Quiet ruptures

Caterina Mastroianni

quiet sounds that never tire
being re-written, re-felt, re-heard
birds, rivers, cicadas, purrs, bush

how to cherish vitality
how to keep life away
from eating and excreting death

tranquillity is a sound that echoes
music, poesia, soft maker voices
bubbling bursts of creative quietude

how to be an escapee
of extroversion, living
within the boundaries of self

dadirri, sounds I don’t own
call me to stop and learn
how to listen, how to wait

no more small talk, big talk
no more self- imprinting
of our human exclusivity 

take this beginning, a rare rupturing
a salty stillness, a swishing littoral plea
hold this time of introversion close

Note: ‘Dadirri’ is an Aboriginal word meaning ‘inner deep listening and quiet still awareness and waiting’.http://www.dadirri.org.au/dadirri-meaning/


Caterina Mastroianni is an Italian-born Australian poet and educator who grew up in Port Kembla and Wollongong, on the land of the Wadi Wadi people of the Dharawal nation.
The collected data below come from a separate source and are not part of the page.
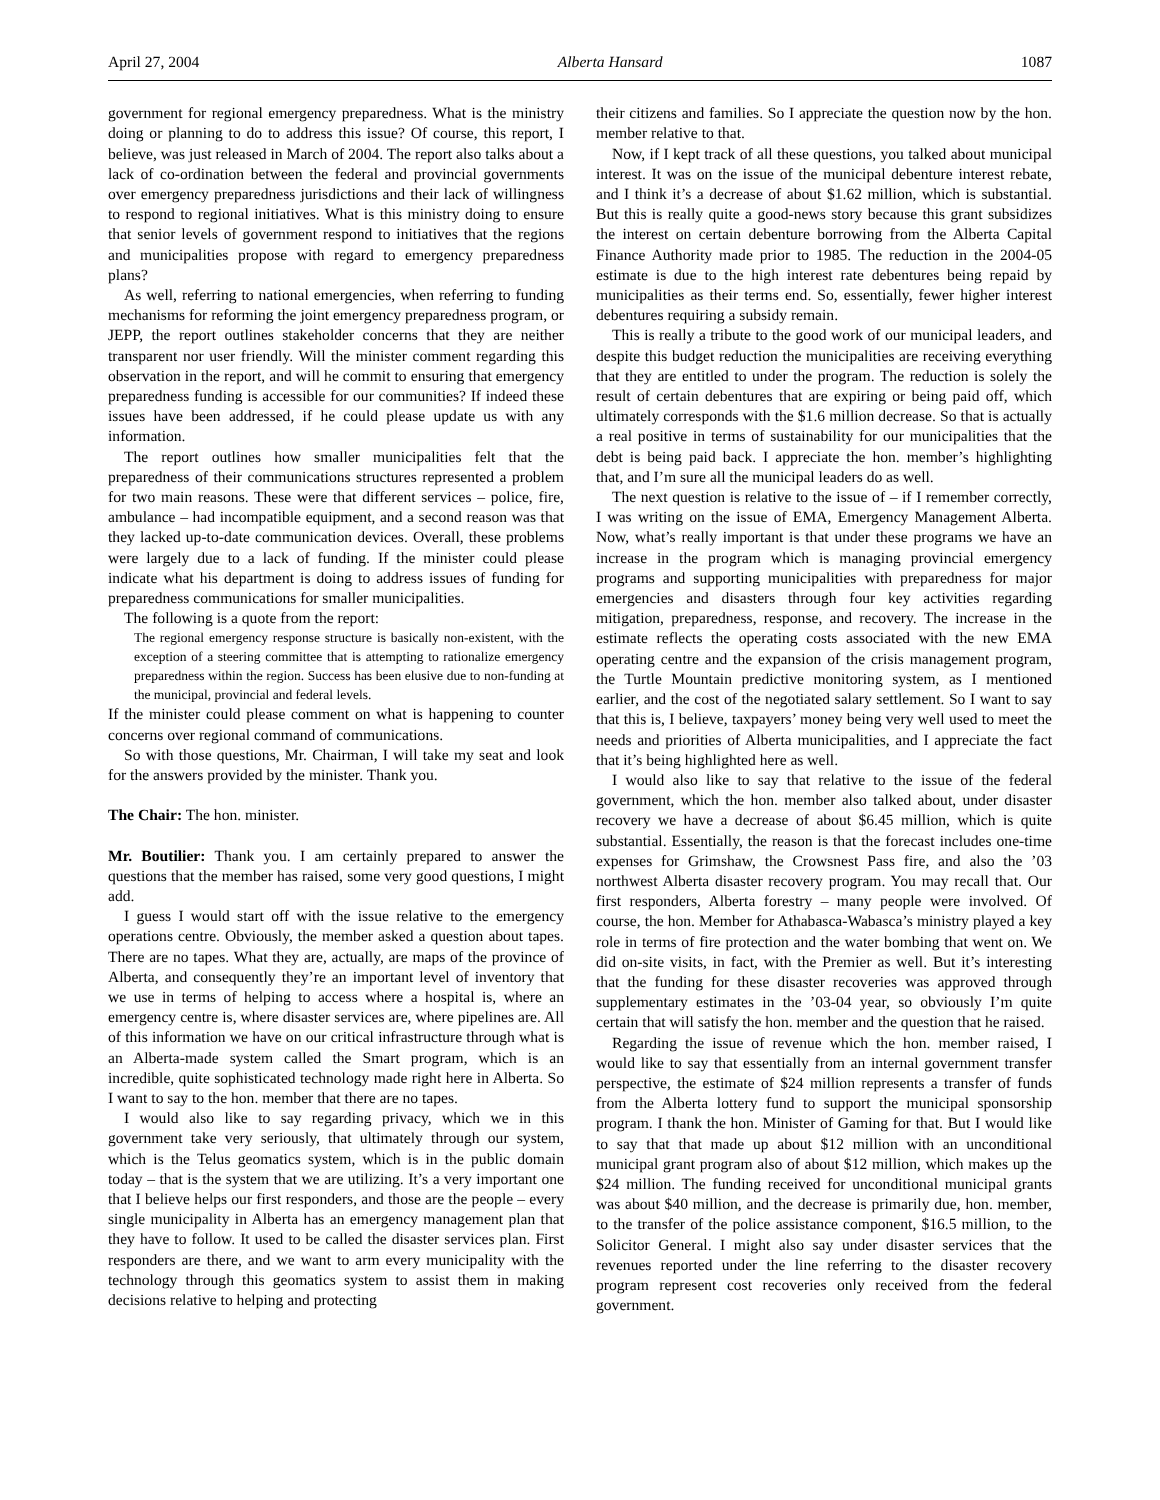April 27, 2004 Alberta Hansard 1087
government for regional emergency preparedness. What is the ministry doing or planning to do to address this issue? Of course, this report, I believe, was just released in March of 2004. The report also talks about a lack of co-ordination between the federal and provincial governments over emergency preparedness jurisdictions and their lack of willingness to respond to regional initiatives. What is this ministry doing to ensure that senior levels of government respond to initiatives that the regions and municipalities propose with regard to emergency preparedness plans?
As well, referring to national emergencies, when referring to funding mechanisms for reforming the joint emergency preparedness program, or JEPP, the report outlines stakeholder concerns that they are neither transparent nor user friendly. Will the minister comment regarding this observation in the report, and will he commit to ensuring that emergency preparedness funding is accessible for our communities? If indeed these issues have been addressed, if he could please update us with any information.
The report outlines how smaller municipalities felt that the preparedness of their communications structures represented a problem for two main reasons. These were that different services – police, fire, ambulance – had incompatible equipment, and a second reason was that they lacked up-to-date communication devices. Overall, these problems were largely due to a lack of funding. If the minister could please indicate what his department is doing to address issues of funding for preparedness communications for smaller municipalities.
The following is a quote from the report:
The regional emergency response structure is basically non-existent, with the exception of a steering committee that is attempting to rationalize emergency preparedness within the region. Success has been elusive due to non-funding at the municipal, provincial and federal levels.
If the minister could please comment on what is happening to counter concerns over regional command of communications.
So with those questions, Mr. Chairman, I will take my seat and look for the answers provided by the minister. Thank you.
The Chair: The hon. minister.
Mr. Boutilier: Thank you. I am certainly prepared to answer the questions that the member has raised, some very good questions, I might add.
I guess I would start off with the issue relative to the emergency operations centre. Obviously, the member asked a question about tapes. There are no tapes. What they are, actually, are maps of the province of Alberta, and consequently they’re an important level of inventory that we use in terms of helping to access where a hospital is, where an emergency centre is, where disaster services are, where pipelines are. All of this information we have on our critical infrastructure through what is an Alberta-made system called the Smart program, which is an incredible, quite sophisticated technology made right here in Alberta. So I want to say to the hon. member that there are no tapes.
I would also like to say regarding privacy, which we in this government take very seriously, that ultimately through our system, which is the Telus geomatics system, which is in the public domain today – that is the system that we are utilizing. It’s a very important one that I believe helps our first responders, and those are the people – every single municipality in Alberta has an emergency management plan that they have to follow. It used to be called the disaster services plan. First responders are there, and we want to arm every municipality with the technology through this geomatics system to assist them in making decisions relative to helping and protecting
their citizens and families. So I appreciate the question now by the hon. member relative to that.
Now, if I kept track of all these questions, you talked about municipal interest. It was on the issue of the municipal debenture interest rebate, and I think it’s a decrease of about $1.62 million, which is substantial. But this is really quite a good-news story because this grant subsidizes the interest on certain debenture borrowing from the Alberta Capital Finance Authority made prior to 1985. The reduction in the 2004-05 estimate is due to the high interest rate debentures being repaid by municipalities as their terms end. So, essentially, fewer higher interest debentures requiring a subsidy remain.
This is really a tribute to the good work of our municipal leaders, and despite this budget reduction the municipalities are receiving everything that they are entitled to under the program. The reduction is solely the result of certain debentures that are expiring or being paid off, which ultimately corresponds with the $1.6 million decrease. So that is actually a real positive in terms of sustainability for our municipalities that the debt is being paid back. I appreciate the hon. member’s highlighting that, and I’m sure all the municipal leaders do as well.
The next question is relative to the issue of – if I remember correctly, I was writing on the issue of EMA, Emergency Management Alberta. Now, what’s really important is that under these programs we have an increase in the program which is managing provincial emergency programs and supporting municipalities with preparedness for major emergencies and disasters through four key activities regarding mitigation, preparedness, response, and recovery. The increase in the estimate reflects the operating costs associated with the new EMA operating centre and the expansion of the crisis management program, the Turtle Mountain predictive monitoring system, as I mentioned earlier, and the cost of the negotiated salary settlement. So I want to say that this is, I believe, taxpayers’ money being very well used to meet the needs and priorities of Alberta municipalities, and I appreciate the fact that it’s being highlighted here as well.
I would also like to say that relative to the issue of the federal government, which the hon. member also talked about, under disaster recovery we have a decrease of about $6.45 million, which is quite substantial. Essentially, the reason is that the forecast includes one-time expenses for Grimshaw, the Crowsnest Pass fire, and also the ’03 northwest Alberta disaster recovery program. You may recall that. Our first responders, Alberta forestry – many people were involved. Of course, the hon. Member for Athabasca-Wabasca’s ministry played a key role in terms of fire protection and the water bombing that went on. We did on-site visits, in fact, with the Premier as well. But it’s interesting that the funding for these disaster recoveries was approved through supplementary estimates in the ’03-04 year, so obviously I’m quite certain that will satisfy the hon. member and the question that he raised.
Regarding the issue of revenue which the hon. member raised, I would like to say that essentially from an internal government transfer perspective, the estimate of $24 million represents a transfer of funds from the Alberta lottery fund to support the municipal sponsorship program. I thank the hon. Minister of Gaming for that. But I would like to say that that made up about $12 million with an unconditional municipal grant program also of about $12 million, which makes up the $24 million. The funding received for unconditional municipal grants was about $40 million, and the decrease is primarily due, hon. member, to the transfer of the police assistance component, $16.5 million, to the Solicitor General. I might also say under disaster services that the revenues reported under the line referring to the disaster recovery program represent cost recoveries only received from the federal government.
She has published poetry in various literary magazines and four Australian anthologies, most recently in Honeyguide (June 2022), in The Ekphrastic Review (June 2022), in Live Encounters Poetry and Writing Journal (January 2022), in Poetry for the Planet: An Anthology of Imagined Futures (Litoria Press, 2021) and at Medium. She lives in Sydney on the land of the Cadigal and Wangal people of the Eora nation.